Reading about how monkeys and rats manage to balance their diets according to their environments was fascinating too, how ironic that we are the most ‘advanced’ species on the planet yet other species do with ease what we are increasingly struggling to do?
This book further reinforced the notion that as cliched as it sounds, we are a part of nature. We are not separate from it. If we decide to enclose ourselves within concrete walls, we have only temporarily separated ourselves. There is no such thing as a permament separation for as long as we reside on this planet. It is a duty upon us to dial back our transgressions we have enacted since the dawn of the Industrial Revolution in order to make this planet a safe, healthy and habitable place to live for our descendents to come. As the book says, we are part of nature, somwhere between the ant and the mountain.

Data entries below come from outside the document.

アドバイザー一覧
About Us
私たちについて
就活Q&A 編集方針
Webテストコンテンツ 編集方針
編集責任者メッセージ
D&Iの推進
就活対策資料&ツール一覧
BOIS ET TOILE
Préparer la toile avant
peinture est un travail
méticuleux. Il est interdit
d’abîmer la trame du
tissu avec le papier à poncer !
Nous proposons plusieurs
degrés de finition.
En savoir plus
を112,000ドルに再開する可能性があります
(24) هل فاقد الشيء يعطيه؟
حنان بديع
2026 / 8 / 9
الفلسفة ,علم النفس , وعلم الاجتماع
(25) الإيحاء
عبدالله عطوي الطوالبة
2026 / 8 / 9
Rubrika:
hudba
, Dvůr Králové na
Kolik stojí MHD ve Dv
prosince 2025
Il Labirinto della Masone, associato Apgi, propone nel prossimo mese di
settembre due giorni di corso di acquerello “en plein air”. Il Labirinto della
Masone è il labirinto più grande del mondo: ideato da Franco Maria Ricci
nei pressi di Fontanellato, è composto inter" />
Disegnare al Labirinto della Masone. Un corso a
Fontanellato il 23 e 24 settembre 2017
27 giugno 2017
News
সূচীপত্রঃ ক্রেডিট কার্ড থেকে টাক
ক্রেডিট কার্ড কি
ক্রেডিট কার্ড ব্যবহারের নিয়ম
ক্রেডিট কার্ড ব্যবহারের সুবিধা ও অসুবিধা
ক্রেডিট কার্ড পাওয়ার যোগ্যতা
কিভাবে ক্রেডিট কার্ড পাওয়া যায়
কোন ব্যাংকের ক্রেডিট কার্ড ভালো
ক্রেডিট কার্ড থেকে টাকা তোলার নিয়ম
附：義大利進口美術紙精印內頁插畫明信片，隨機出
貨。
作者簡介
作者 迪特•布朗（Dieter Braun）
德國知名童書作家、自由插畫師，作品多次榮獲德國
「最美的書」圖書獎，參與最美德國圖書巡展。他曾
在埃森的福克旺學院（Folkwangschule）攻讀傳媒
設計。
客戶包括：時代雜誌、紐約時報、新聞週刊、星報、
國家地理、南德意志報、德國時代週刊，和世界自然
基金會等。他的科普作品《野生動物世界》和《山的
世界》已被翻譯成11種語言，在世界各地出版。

Having finished this book, I feel justified in my own personal awe and wonder in how trees, plants and animals thrive in ways that we are too theoretically advanced but practically primitive to understand. We marvel at our solar panels which are beaten by everyday “pond scum” with their 95% sunlight efficient conversion. We clearly have a lot to learn and it is imperative that we do so. The cure for cancer may lie in an undiscovered plant being burnt in the amazon for agricultural purposes.
Before I conclude, I recommend everyone to watch the mini documentary on Biomimicry by the same Author of this book which will give you inredible practical examples of how the scient/art of Biomimicry can transform the way we solve problems.
All in all, this can be a very tough book to read if you’re not especially scientifically minded, but if you persevere and understand the message it is very, very powerful. I am happy I read it and definitely feel I have benefitted. 5 Stars for this reason alone, despite its minor readability shortcomings.